SOURCE PASSAGE:
I wrote just another library for creation of graphic multi-level menu (ain't there plenty of them already?): GEM. It's good enough for me, so might as well be useful to somebody else=)

Features editable menu items (of `int`, `byte`, `boolean`, `char[17]` data types) and option selects.

User-defined callback function can be specified to invoke when menu item is saved. Supports buttons that can invoke user-defined actions and create action-specific context, which can have its own enter (setup) and exit callbacks as well as loop function.

Requires AltSerialGraphicLCD library by Jon Green. LCD screen must be equipped with SparkFun Graphic LCD Serial Backpack and properly set up to operate using firmware provided with aforementioned library.

So, yeah, that may sound limiting, but in fact it yields a quite welcome outcome: using only two wires to connect Arduino to graphic LCD (plus power and ground) is a must in projects with tight pin budget.

The library is provided with all necessary documentation and annotated examples, as well as Wiki section on GitHub that features additional guides for the supplied examples and How To's. Provided examples are also use my another library - KeyDetector (although it is not necessary, just making whole push-button presses detection thing a little easier).

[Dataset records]
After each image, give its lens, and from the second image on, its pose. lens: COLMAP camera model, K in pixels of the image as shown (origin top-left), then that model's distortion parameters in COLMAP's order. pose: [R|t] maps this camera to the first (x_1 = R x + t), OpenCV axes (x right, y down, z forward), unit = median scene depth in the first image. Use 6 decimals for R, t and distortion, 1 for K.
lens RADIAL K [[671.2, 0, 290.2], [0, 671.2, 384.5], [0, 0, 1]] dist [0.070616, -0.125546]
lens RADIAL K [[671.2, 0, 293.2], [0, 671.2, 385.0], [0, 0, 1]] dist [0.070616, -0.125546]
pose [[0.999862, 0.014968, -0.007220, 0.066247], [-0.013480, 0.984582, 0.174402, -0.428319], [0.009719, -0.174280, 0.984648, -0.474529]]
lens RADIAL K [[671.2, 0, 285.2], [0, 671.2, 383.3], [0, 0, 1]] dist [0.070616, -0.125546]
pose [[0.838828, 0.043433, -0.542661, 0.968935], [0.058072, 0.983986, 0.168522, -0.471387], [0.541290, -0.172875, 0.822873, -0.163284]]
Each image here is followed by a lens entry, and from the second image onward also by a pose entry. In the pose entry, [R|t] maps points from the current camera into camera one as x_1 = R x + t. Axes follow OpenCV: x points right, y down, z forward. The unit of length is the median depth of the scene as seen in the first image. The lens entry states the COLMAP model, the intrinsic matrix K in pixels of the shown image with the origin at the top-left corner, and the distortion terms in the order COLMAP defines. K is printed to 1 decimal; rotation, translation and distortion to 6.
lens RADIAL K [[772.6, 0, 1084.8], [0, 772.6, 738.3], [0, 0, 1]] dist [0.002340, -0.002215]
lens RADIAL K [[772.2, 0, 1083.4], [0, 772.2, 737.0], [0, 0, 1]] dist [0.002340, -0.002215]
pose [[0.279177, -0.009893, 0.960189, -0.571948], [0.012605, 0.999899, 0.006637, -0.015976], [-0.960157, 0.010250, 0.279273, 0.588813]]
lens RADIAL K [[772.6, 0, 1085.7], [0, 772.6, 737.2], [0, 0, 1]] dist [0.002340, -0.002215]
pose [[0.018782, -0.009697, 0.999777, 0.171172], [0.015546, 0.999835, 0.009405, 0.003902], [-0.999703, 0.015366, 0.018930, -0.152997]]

ACTIVITY LIST:
1/ Write out part of the post about the GEM menu library word for word, beginning at the words "So, yeah, that" and stopping after the words "tight pin budget.".
2/ According to the post about the GEM menu library, how many wires are needed to connect the Arduino to the graphic LCD, not counting power and ground?
3/ Proceed with the post about the GEM menu library from the point where it stops.

TASK RESULTS:
1/
So, yeah, that may sound limiting, but in fact it yields a quite welcome outcome: using only two wires to connect Arduino to graphic LCD (plus power and ground) is a must in projects with tight pin budget.

2/ Two wires.

3/
Consider checking it out, may be it will be of some use to you eventually (especially if you happen to have some SparkFun's Serial Backpacks on your hands;) ).



I can almost always find at least some minor issue with a library after a quick glance. I looked GEM over the other day when you submitted the Library Manager request and found not a one! I'm always very impressed when I see people make the effort to add some good documentation since I see a lot of libraries with little or none.

Thanks for your contribution to the Arduino community!


pert Wow, thank you for your high evaluation of the work done! I just really tried to document and present everything in a way that I would be happy to read myself. I've come from the web-development, and I appreciate good-written documentation as much as the value of the project itself, no matter how big or small it is.